Atomic Edge research identifies the root cause in the plugin’s REST API endpoint registration. The vulnerable code registers endpoints without implementing the `permission_callback` parameter or with inadequate capability verification. The diff shows the primary fix in `/new-user-approve/includes/class-new-user-approve-admin.php` where the `register_rest_routes` method is modified. The patched version adds proper permission callbacks to endpoints including `/approve-user`, `/deny-user`, `/get-users`, and `/logout-user`. The vulnerability affects all plugin versions up to and including 3.2.2.

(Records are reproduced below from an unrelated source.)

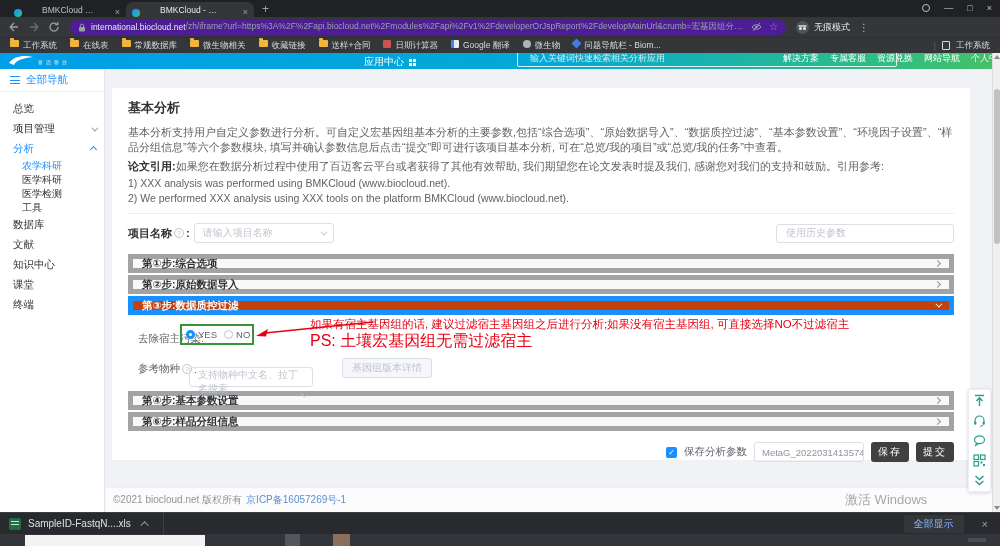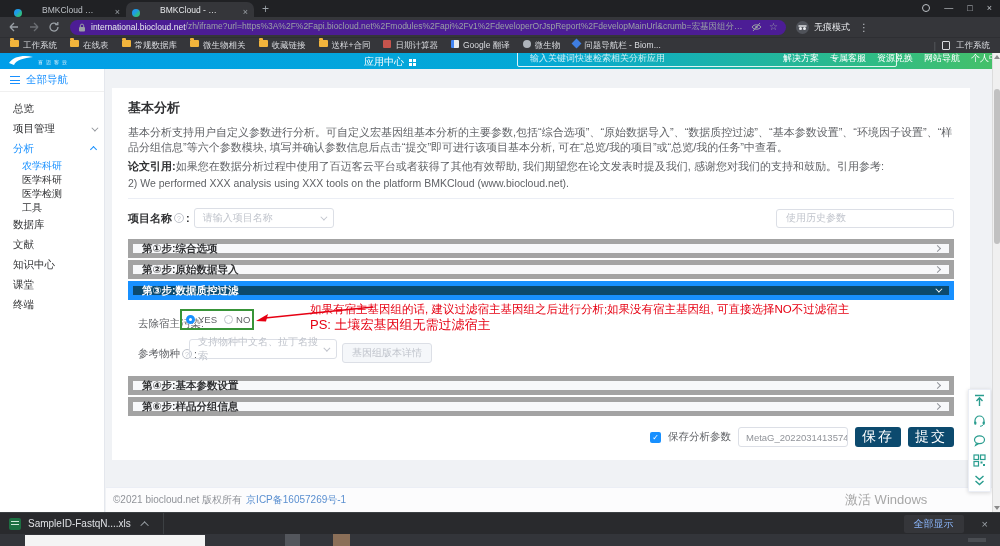--- a/index.html
+++ b/index.html
@@ -318,6 +318,7 @@
         <h1>基本分析</h1>
         <p class="intro">基本分析支持用户自定义参数进行分析。可自定义宏基因组基本分析的主要参数,包括“综合选项”、“原始数据导入”、“数据质控过滤”、“基本参数设置”、“环境因子设置”、“样品分组信息”等六个参数模块, 填写并确认参数信息后点击“提交”即可进行该项目基本分析, 可在“总览/我的项目”或“总览/我的任务”中查看。</p>
         <p class="cite"><b>论文引用:</b><span>如果您在数据分析过程中使用了百迈客云平台或者获得了其他有效帮助, 我们期望您在论文发表时提及我们, 感谢您对我们的支持和鼓励。引用参考:</span></p>
+        <p class="ref">1) XXX analysis was performed using BMKCloud (www.biocloud.net).</p>
         <p class="ref">2) We performed XXX analysis using XXX tools on the platform BMKCloud (www.biocloud.net).</p>
         <div class="hr"></div>
 

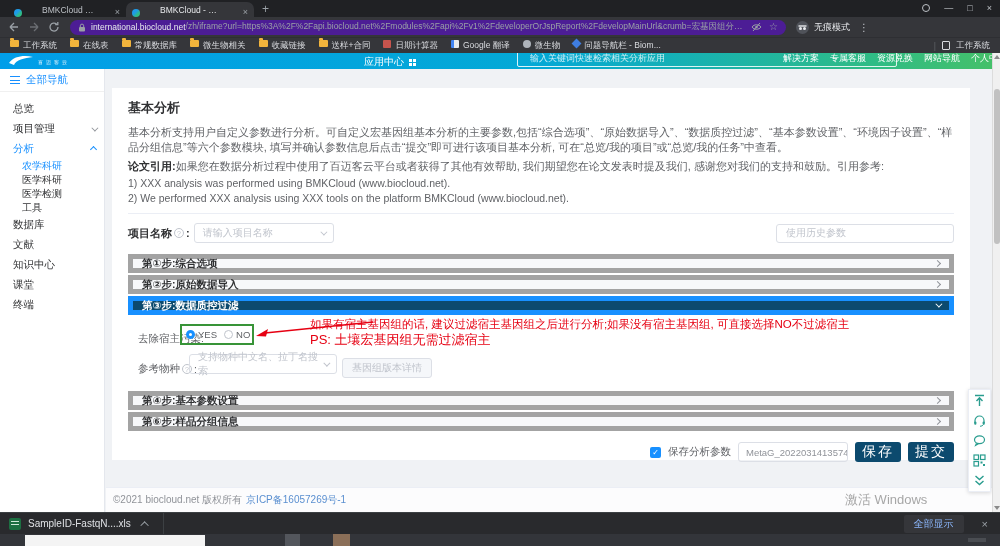--- a/index.html
+++ b/index.html
@@ -83,7 +83,7 @@
 
   .step{height:19px;background:#f7f8fa;border:5px solid #a3a3a3;display:flex;align-items:center;padding:0 9px;margin-bottom:2px;font-size:10.5px;font-weight:bold;color:#303133;}
   .step .chev{margin-left:auto;width:5px;height:5px;border-right:1.3px solid #909399;border-bottom:1.3px solid #909399;transform:rotate(-45deg);}
-  .step.active{background:#0c4a6e;border-color:#1890ff;color:#fff;}
+  .step.active{background:#c2410c;border-color:#1890ff;color:#fff;}
   .step.active .chev{border-color:#fff;transform:rotate(45deg) translateY(-2px);}
 
   .step3-body{position:relative;height:72px;margin-bottom:2px;font-size:10.5px;color:#606266;}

Attackers exploit this vulnerability by sending unauthenticated HTTP requests to the plugin’s REST API endpoints. The attack vector targets `/wp-json/new-user-approve/v1/approve-user` with POST parameters `user_id` and `status`. For user enumeration, attackers query `/wp-json/new-user-approve/v1/get-users` which returns email addresses, roles, and approval statuses. The `/wp-json/new-user-approve/v1/logout-user` endpoint accepts a `user_id` parameter to force user logout. No authentication tokens or nonces are required for these operations.

The patch implements proper WordPress capability checks through permission callbacks. Each REST endpoint now includes a `permission_callback` that verifies the current user has appropriate administrative privileges. The `approve-user` and `deny-user` endpoints require the `edit_users` capability. The `get-users` endpoint requires `list_users`. The `logout-user` endpoint checks for `edit_users` capability. These callbacks prevent unauthenticated and low-privileged users from accessing the administrative functions. The fix follows WordPress REST API security best practices by explicitly defining authorization requirements.

Successful exploitation allows complete compromise of the user approval workflow. Attackers can approve malicious user accounts, deny legitimate registrations, and disrupt site operations. The information disclosure exposes email addresses and user roles, facilitating targeted attacks. Forcing administrator logout creates denial-of-service conditions and may enable session hijacking. This vulnerability provides attackers with administrative control over user management without requiring valid credentials.